Generally, a revocable trust is combined with a will so that assets not in the trust at the time of a person’s death are transferred to the trust and distributed accordingly.
Failure to share basic crypto information can cost millions
You don’t have to tell your heirs that you are worth a fortune in Bitcoin before you die, but you should make sure they know how to access your cryptocurrencies after your death.
Baer worked on an estate where heirs lost tens of millions of dollars in cryptocurrency because they did not know the deceased’s private keys, which act as digital passwords to grant access to cryptocurrency funds and prove ownership of blockchain assets.
Someone should know how to access the assets, whether through written instructions in a safe, a home safe, or through instructions kept with a lawyer or with one of the various crypto inheritance services that help ensure crypto assets are passed down to your family members, Baer said. Do not include these private keys or other sensitive information in a will because wills become public through the probate process, he added.
Many designated trustees cannot handle crypto
The person you chose to manage your other assets may not be the right person to manage the crypto portion of your estate.

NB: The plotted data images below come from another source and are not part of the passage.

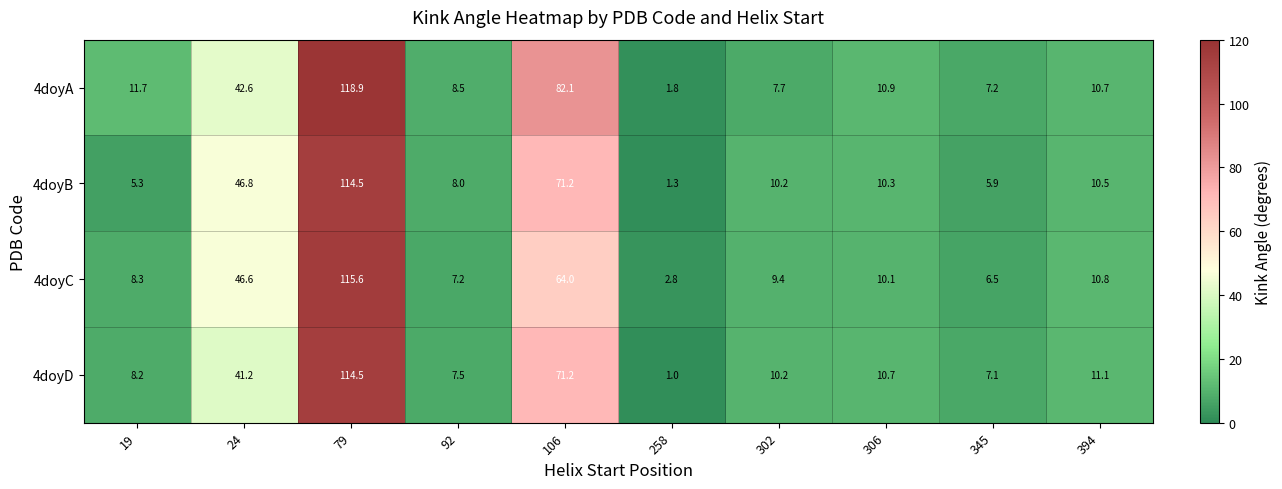

Which series has the largest range (max minus min)?

4doyA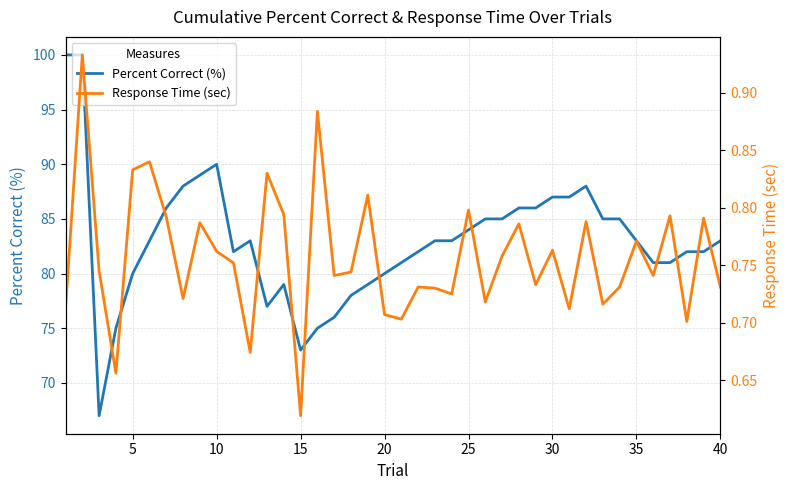

What is the lowest value of the Percent Correct (%) series?

67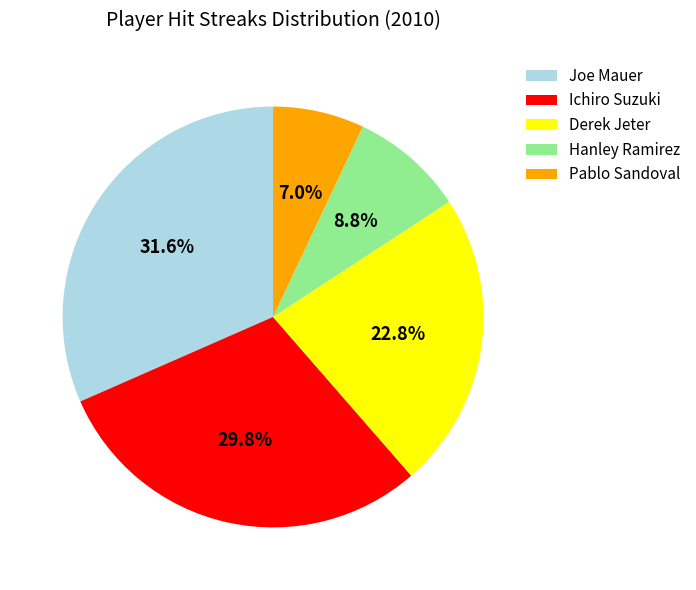

Rank the categories by value from lowest to highest.

Pablo Sandoval, Hanley Ramirez, Derek Jeter, Ichiro Suzuki, Joe Mauer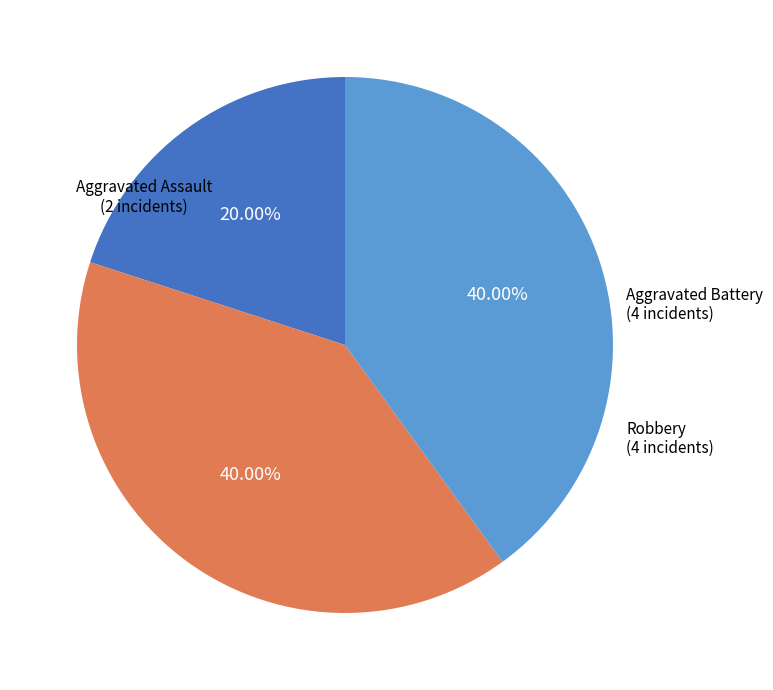

Which slice is the smallest?

Aggravated Assault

Not everyone understands crypto, the volatility involved, or how to handle digital currencies, which means a lot of money can be lost unintentionally. The recent volatility in Bitcoin’s price is a reminder that the financial losses could be significant for someone who takes weeks to become familiar with Bitcoin transactions, Baer said. “Uncle Bob may be a great person, but he may have greater challenges transacting in an asset class with which he is completely unfamiliar,” he added.
Sometimes even institutional trustees are unable to take responsibility for crypto. An Owens customer died with half a million dollars in Bitcoin and Ether. The institutional trustee overseeing the client’s account declined to take responsibility for the cryptocurrency and a special trustee was appointed. Fortunately, the client had a nephew who took over the role, but finding a suitable replacement can often be costly from a time and financial standpoint, Owens said.
No planning for crypto inheritance taxes
Given the massive explosion in value surrounding cryptocurrencies, many people have large crypto holdings that could be subject to significant taxes, be it income or inheritance taxes, and a lack of planning could be detrimental to their families, said Jonathan Forster, shareholder at law firm Weinstock Manion.
Depending on the size of the estate, inheritance taxes may apply. The federal estate tax exemption for 2025 is $13.99 million per individual. Some states also have an inheritance tax at the state level.
While you’re still alive, it’s important to know what impact owning cryptocurrencies could have on your estate. Forster has clients whose crypto holdings are worth more than $50 million. They were looking for an efficient way to make gifts for their children in order to get some money out of their estate. They formed a limited liability company, transferred the crypto into the LLC and gifted an interest in the LLC to an irrevocable trust for the benefit of minor children with an independent trustee, Forster said.
Many crypto investors don’t keep cost basis in mind, which can be problematic for many reasons, including if you’re considering gifting digital assets during your lifetime. If you plan to gift the assets during your lifetime, you must have a basis so that the recipient can properly account for the cryptocurrency if it is ultimately sold, Baer said. “It can be tedious to keep track of the base, but it is important,” he said.